Он миновал здание школы, деревянные и саманные избы и оторвался от мыслей о Дедюлькиных, лишь ступив на просторный, чисто подметенный двор. Навстречу рванул толстую цепь пес. Ростом он был с доброго теленка, уши стояли торчком, нижние веки казались вывороченными и своей обнаженной краснотой усиливали свирепый блеск глаз. Лаял он могучим, ухающим басом, точно сидел в канализационной трубе. Хотя Султан — так звали пса — видел Манакова много раз, он не хотел узнавать его, и лопни ошейник или цепь, пришлось бы, наверно, стрелять, чтобы не загрыз лютый кобель.
На крыльце показался хозяин дома Петр Федорович Круглов. Во всей его фигуре: в крупной голове с зачесом набок, в каменных плечах, распирающих выгоревшую синюю рубашку, в том, как он ставил ноги, обутые в кирзовые сапоги, чувствовалась основательность, прочность, Поэтому он казался неотделимым от пятистенного дома, От метрового в поперечнике чурбака, в который был воткнут колун, от двухведерной бадьи, стоявшей на колодезном срубе.

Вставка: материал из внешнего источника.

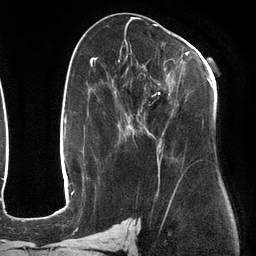
Breast MRI (dynamic contrast-enhanced), one axial slice. Position 64 of 134 along the scan axis. Cropped to one breast. Dynamic contrast-enhanced series, time point 2 of 6 at this slice position (early post-contrast). 3 T. TE 2.7 ms, TR 6.5 ms. 1.2 mm slice thickness. 256 × 256 image matrix, field of view 200 × 200 mm. Female patient.
Structures marked on this image (semi-automatically segmented with operator editing):
- enhancing-tissue mask used for the functional tumour volume (all voxels passing the contrast-enhancement thresholds inside the analysis volume; usually the tumour): bounding box <118,48,212,184> (left, top, right, bottom; pixels)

— Павел Вавилыч, ну-ну, заходи, — степенно и радушно сказал Круглов. — Только вот кот сидел на пороге и умывался. «К гостю», — подумал я. Так оно и есть, Да к какому хорошему гостю! Ну-ну, рад!
Круглов провел Манакова в горницу. Она была искусно выбелена подсиненной известью, пол застелен домоткаными половиками, на пышной постели горбились подушки, покрытые накидками из тюля.
— На вечернюю зорьку подашься или посидим покалякаем?
— На зорьку не пойду. Поздновато.
— Поздновато — это еще так-сяк. Дичи мало, вот в чем закорючка. Да и откуда ей быть, дичи-то? Перелетная разве нахлынет. Позорили ее нынче. Ребята да взрослые, в особенности пастухи. Один Дедюлькин сотни яиц перетаскал. Да капканом тьму уток переловил. Утка вернется, шасть в гнездо, а там ей смерть приготовлена.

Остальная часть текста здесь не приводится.